🤖 AI Summary
This work addresses the critical challenge of efficiently selecting semantically precise, sufficient, and minimal relevant data sources when large language model (LLM)-driven agents perform complex multi-step tasks. The authors propose Metadata Reasoner—the first approach to integrate agent-based architecture into metadata reasoning—which retrieves candidate tables via a table retrieval engine and leverages an LLM to autonomously analyze multidimensional metadata, thereby achieving semantic-level understanding and selection of a minimally sufficient set of data sources. The method demonstrates substantially improved robustness in noisy environments, achieving an F1 score of 83.16% on KramaBench—outperforming the previous state-of-the-art by 32 percentage points—and attaining an F1 score of 85.5% on the noisy BIRD synthetic benchmark, with a 99% success rate in avoiding low-quality data.
📝 Abstract
As LLM-driven autonomous agents evolve to perform complex, multi-step tasks that require integrating multiple datasets, the problem of discovering relevant data sources becomes a key bottleneck. Beyond the challenge posed by the sheer volume of available data sources, data-source selection is difficult because the semantics of data are extremely nuanced and require considering many aspects of the data. To address this, we introduce the Metadata Reasoner, an agentic approach to metadata reasoning, designed to identify a small set of data sources that are both sufficient and minimal for a given analytical task. The Metadata Reasoner leverages a table-search engine to retrieve candidate tables, and then autonomously consults various aspects of the available metadata to determine whether the candidates fit the requirements of the task.
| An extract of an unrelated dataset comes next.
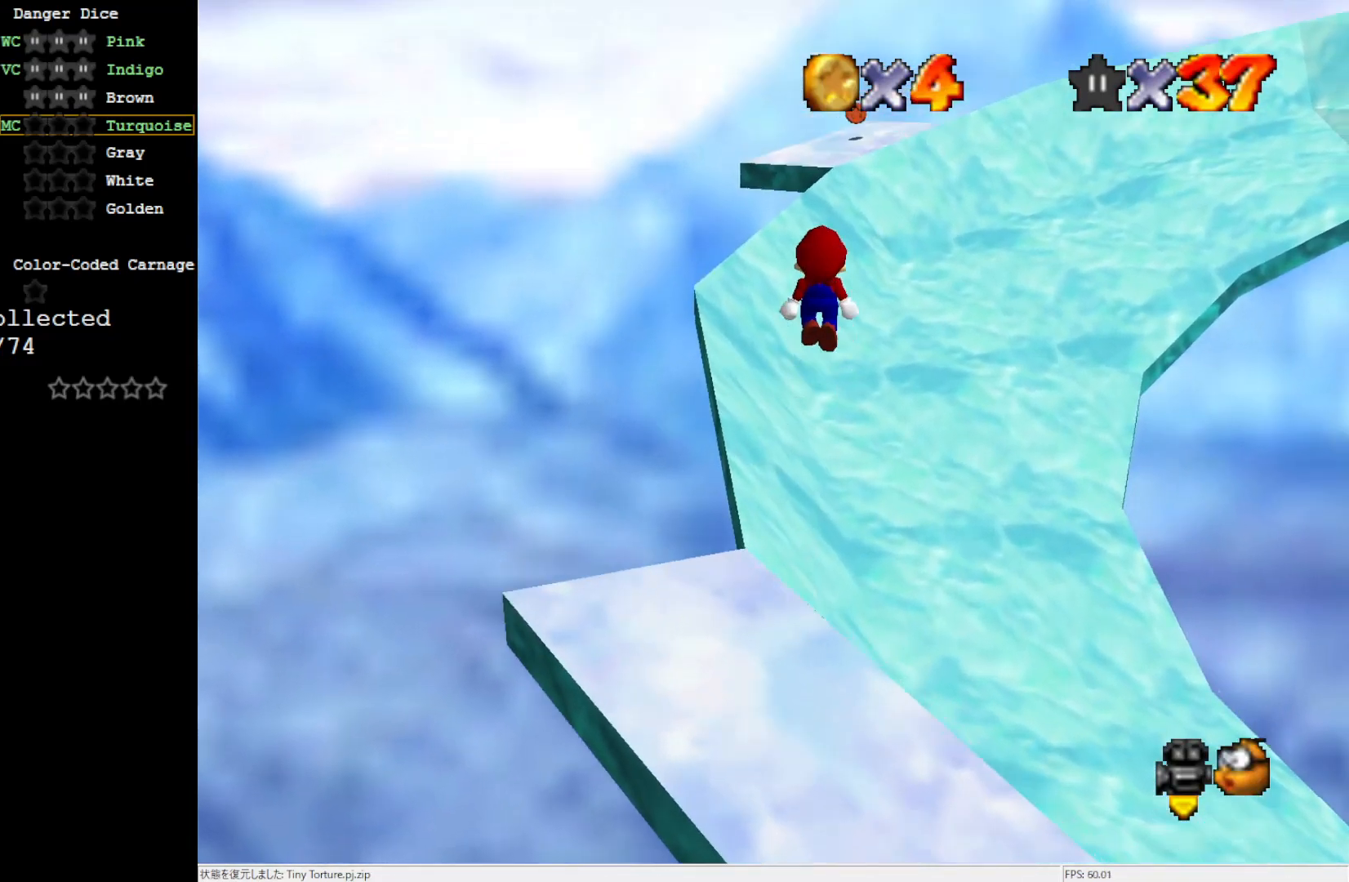
{"dt_ms": 500, "buttons": [], "left_stick": "up-right", "events": [[500, "A", "up"]]}
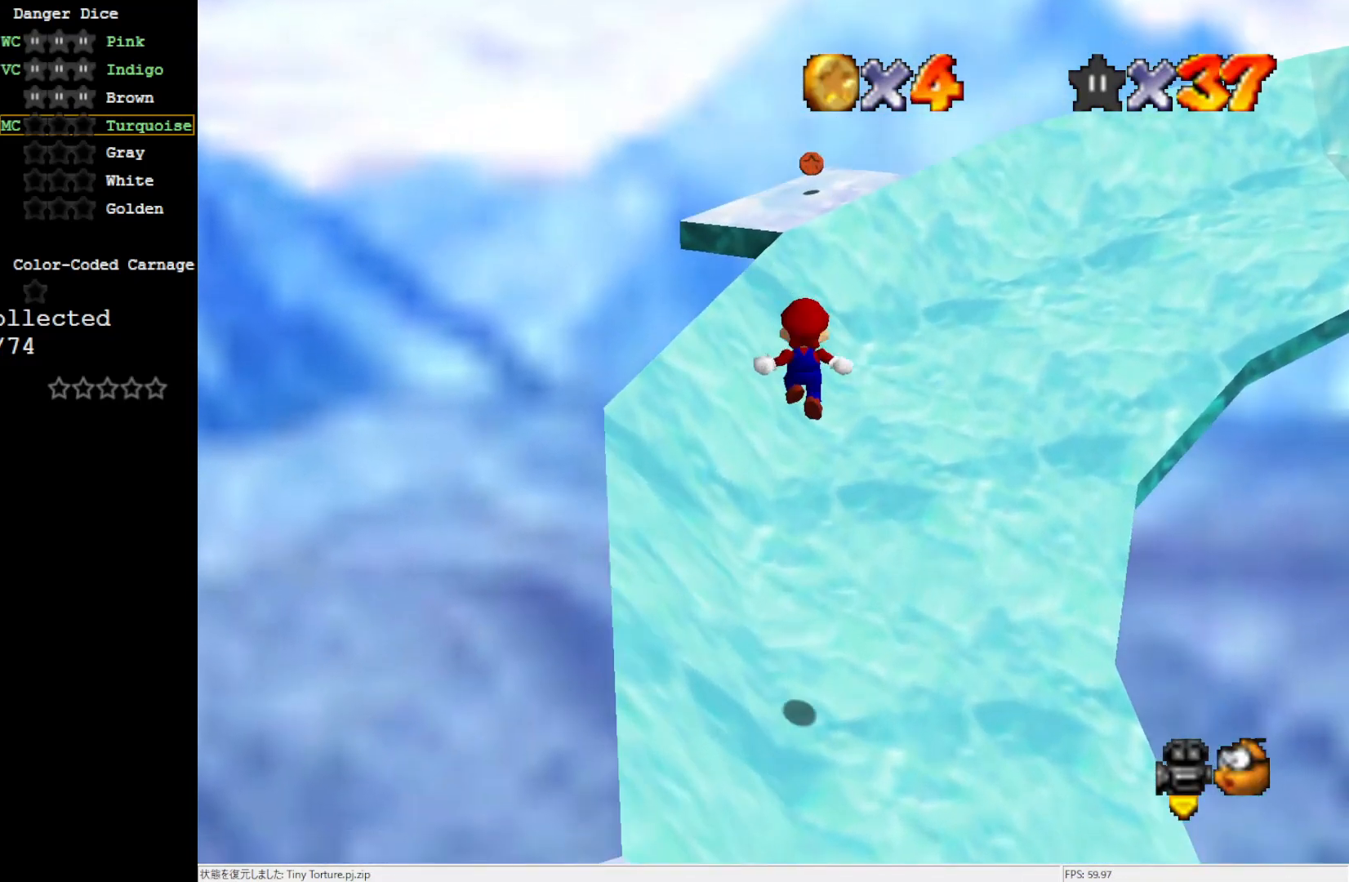
{"dt_ms": 500, "buttons": ["A"], "left_stick": "up", "events": [[33, "left_stick", "up"], [367, "A", "down"]]}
We demonstrate the effectiveness of the Metadata Reasoner through a series of empirical studies. Evaluated on the real-world KramaBench datasets for data selection, our approach achieves an average F1-score of 83.16%, outperforming state-of-the-art baselines by a substantial margin of 32 percentage points. Furthermore, evaluations on a newly-created synthetic benchmark based on the BIRD data lake reveal that the Metadata Reasoner is highly robust against redundant and low-quality tables that may be in the data lake. In this noisy environment, it maintains an average of 85.5% F1-score for selecting the right datasets and demonstrates a 99% success rate in avoiding low-quality data.